Schäfer-Noske: Kultur als Fundament der deutsch-russischen Freundschaft - was macht denn dieses Fundament aus?
Meissner: Dieses Fundament basiert auf einem immensen Interesse an deutscher Kultur in Russland. Es ist so, dass zur Zeit über vier Millionen junge Menschen an Schulen aktiv deutsch lernen. Dazu kommen eine Millionen an den Universitäten. Wir haben quasi ein Drittel aller Deutschlerner weltweit, die dies in Russland tun. Wir haben natürlich nicht annähernd die Zahl der jungen Menschen, die Russisch und Deutsch lernen. Aber das wollen wir auch in der Kooperation mit den russischen Freunden und Partnern während der nächsten Jahre verstärken. Dieses Fundament reicht auch sehr weit zurück in die Geschichte. Dazu gehört zum Beispiel der kunst- und kulturschaffende Wissenschaftler, Alexander von Humboldt, der Sibirien für Europa entdeckt hat. Wichtig ist auch Tschaikowsky, der eine Vielzahl seiner Erstaufführungen von Deutschland selbst aus organisiert hat. Wir haben in den 20er und 30er Jahren die engen Verbindungen der Konstruktivisten. Wir haben vierzig Jahre enger Kooperation zwischen der DDR und der Sowjetunion. Diese wirken auf der Ebene der Hochschulkooperation nach. Wir haben in den letzten 10 bis 12 Jahren diese radikalen Umbrüche und Transformationsprozesse erlebt. Wir leben mitten in ihnen. Wir tun unser Bestes als einer der Akteure im Bereich der auswärtigen Kultur- und Bildungspolitik. Das heißt, die Vielzahl auch der Ausbildungsprogramme, die wir anbieten, in der Deutschlehrerfortbildung sind jeder für sich ein wichtiger Baustein, um auf diesen gut fundamentierten Beziehungen noch aufbauen zu können.
Schäfer-Noske: Ein Fundament sollte ja nun sehr solide sein. Inwieweit gibt es da nicht doch Gefahren, dass das Fundament wackelt? Stichwort: Raubkunst!
Meissner: Es gibt selbstverständlich seit Jahren einen Subtext, der auch alle kulturpolitischen offiziellen Beratungen durchwebt.

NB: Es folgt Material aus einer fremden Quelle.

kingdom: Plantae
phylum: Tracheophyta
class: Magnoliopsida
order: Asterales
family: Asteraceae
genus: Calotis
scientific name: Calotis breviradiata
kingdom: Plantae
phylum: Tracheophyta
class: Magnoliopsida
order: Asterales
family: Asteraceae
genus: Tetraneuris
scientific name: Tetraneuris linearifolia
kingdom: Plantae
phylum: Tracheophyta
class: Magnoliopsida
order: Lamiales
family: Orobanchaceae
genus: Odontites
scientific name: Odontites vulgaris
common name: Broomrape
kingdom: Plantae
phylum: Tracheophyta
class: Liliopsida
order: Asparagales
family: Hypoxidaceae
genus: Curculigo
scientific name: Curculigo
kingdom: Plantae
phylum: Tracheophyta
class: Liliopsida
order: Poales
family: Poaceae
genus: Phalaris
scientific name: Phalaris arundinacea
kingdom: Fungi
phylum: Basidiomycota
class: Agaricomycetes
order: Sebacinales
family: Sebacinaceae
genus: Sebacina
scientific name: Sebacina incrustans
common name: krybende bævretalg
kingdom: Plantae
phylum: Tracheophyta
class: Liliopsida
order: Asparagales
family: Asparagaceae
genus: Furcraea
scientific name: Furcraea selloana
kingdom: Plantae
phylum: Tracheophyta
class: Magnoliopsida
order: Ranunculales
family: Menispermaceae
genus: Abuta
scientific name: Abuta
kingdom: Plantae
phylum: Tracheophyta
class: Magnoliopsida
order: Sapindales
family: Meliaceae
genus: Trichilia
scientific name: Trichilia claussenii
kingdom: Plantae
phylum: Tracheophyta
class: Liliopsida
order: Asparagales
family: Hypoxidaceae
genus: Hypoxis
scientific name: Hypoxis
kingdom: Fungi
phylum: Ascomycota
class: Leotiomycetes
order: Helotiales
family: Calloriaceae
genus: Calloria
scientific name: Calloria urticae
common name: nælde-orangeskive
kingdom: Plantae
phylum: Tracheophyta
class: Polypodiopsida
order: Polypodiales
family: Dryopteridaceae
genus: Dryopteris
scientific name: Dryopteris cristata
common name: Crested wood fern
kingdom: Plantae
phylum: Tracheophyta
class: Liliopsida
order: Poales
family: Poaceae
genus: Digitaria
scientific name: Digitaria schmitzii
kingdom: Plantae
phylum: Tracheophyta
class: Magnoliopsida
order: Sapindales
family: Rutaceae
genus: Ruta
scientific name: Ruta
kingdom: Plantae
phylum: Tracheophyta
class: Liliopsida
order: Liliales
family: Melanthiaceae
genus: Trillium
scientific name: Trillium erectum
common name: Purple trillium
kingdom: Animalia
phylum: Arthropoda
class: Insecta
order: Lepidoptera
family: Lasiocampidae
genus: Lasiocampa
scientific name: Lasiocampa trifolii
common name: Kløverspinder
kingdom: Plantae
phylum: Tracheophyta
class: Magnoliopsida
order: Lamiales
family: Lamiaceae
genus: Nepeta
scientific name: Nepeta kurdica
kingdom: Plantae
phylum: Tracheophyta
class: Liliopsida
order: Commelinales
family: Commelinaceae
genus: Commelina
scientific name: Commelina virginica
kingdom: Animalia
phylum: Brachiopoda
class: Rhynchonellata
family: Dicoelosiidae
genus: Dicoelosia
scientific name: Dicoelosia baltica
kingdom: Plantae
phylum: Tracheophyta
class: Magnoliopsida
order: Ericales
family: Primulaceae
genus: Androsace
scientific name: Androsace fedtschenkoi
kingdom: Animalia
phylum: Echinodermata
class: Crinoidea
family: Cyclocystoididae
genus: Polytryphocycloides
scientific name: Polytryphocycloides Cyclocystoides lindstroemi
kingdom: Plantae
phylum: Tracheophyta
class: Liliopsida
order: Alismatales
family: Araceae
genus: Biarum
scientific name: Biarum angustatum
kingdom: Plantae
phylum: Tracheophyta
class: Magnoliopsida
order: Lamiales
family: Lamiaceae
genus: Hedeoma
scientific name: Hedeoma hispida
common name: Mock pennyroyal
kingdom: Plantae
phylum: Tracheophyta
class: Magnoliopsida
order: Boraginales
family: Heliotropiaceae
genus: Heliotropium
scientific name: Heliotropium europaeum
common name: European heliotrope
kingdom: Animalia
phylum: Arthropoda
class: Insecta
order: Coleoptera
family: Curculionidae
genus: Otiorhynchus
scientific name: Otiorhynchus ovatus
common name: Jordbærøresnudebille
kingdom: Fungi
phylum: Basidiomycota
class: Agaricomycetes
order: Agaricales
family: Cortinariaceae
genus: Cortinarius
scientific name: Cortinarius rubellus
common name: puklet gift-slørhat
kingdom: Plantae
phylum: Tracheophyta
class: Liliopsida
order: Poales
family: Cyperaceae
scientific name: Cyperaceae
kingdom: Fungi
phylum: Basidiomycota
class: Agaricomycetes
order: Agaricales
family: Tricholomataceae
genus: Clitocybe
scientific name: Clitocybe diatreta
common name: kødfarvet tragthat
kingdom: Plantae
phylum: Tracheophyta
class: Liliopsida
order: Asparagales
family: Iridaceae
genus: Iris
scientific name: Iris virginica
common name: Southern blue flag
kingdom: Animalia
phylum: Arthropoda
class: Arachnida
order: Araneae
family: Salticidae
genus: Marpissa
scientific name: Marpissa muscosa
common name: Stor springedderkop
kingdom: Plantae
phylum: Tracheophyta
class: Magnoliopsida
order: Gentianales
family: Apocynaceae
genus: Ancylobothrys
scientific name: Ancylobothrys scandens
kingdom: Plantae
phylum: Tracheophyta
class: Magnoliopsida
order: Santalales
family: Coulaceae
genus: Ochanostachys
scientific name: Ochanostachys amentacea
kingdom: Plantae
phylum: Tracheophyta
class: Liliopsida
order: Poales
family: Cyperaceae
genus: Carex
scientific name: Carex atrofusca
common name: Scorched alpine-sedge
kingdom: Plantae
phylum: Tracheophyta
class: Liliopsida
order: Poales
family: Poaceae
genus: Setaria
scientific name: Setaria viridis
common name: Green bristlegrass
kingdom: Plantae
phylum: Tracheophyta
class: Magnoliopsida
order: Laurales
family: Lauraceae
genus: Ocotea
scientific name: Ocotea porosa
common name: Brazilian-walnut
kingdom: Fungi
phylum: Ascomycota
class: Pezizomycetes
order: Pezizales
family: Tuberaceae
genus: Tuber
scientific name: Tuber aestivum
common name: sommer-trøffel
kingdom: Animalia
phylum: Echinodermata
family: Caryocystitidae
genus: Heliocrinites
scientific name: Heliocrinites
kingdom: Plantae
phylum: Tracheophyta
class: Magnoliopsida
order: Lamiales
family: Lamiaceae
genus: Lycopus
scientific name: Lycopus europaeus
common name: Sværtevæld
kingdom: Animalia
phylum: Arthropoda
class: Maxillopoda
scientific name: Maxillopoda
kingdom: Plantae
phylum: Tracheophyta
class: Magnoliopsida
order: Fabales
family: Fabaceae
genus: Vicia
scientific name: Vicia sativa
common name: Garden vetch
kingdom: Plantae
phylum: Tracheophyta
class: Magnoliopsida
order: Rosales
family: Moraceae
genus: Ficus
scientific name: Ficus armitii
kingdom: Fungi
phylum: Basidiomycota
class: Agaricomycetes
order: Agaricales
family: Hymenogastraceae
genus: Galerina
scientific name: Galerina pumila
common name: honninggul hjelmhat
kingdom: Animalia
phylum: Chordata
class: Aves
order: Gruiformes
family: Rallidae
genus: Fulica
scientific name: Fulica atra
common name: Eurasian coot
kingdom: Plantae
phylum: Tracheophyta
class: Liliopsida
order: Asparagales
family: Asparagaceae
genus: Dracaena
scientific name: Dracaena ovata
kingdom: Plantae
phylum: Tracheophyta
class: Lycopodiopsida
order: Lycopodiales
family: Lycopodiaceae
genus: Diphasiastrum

Da gibt es sehr konstruktive, zielgerichtete Konzentrationen auf hoher politischer Ebene. Sie sprechen wahrscheinlich auch das Zugänglichmachen von wichtigen Kulturgütern in beiden Ländern für die großen Öffentlichkeiten speziell an. Auch da bieten wir 2003/2004 sehr schöne Ansätze. Wir haben die Rekonstruktion des Bernstein-Zimmers, die eindeutig Schwerpunkt der Begegnung ist. Wir haben auch die Rekonstruktion der großen Wackelorgel in der Philharmonie in Petersburg, beide co-finanziert durch Public Private, wie man das heute sagt. Das sind also öffentliche Gelder plus private große deutsche Unternehmen, die sich da engagieren. All diese ganz konkreten Projekte führen dazu, dass dieser sicher sehr diffizile Austausch auf der Ebene der Politik, der Kulturpolitik gefördert wird.
Schäfer-Noske: Die russische Seite möchte ja nun bei den Kulturbegegnungen gerne das Bild von einem modernen Russland vermittelt sehen. Inwieweit wird das denn überhaupt möglich sein, solange Russland in Tschetschenien weiter Krieg führt?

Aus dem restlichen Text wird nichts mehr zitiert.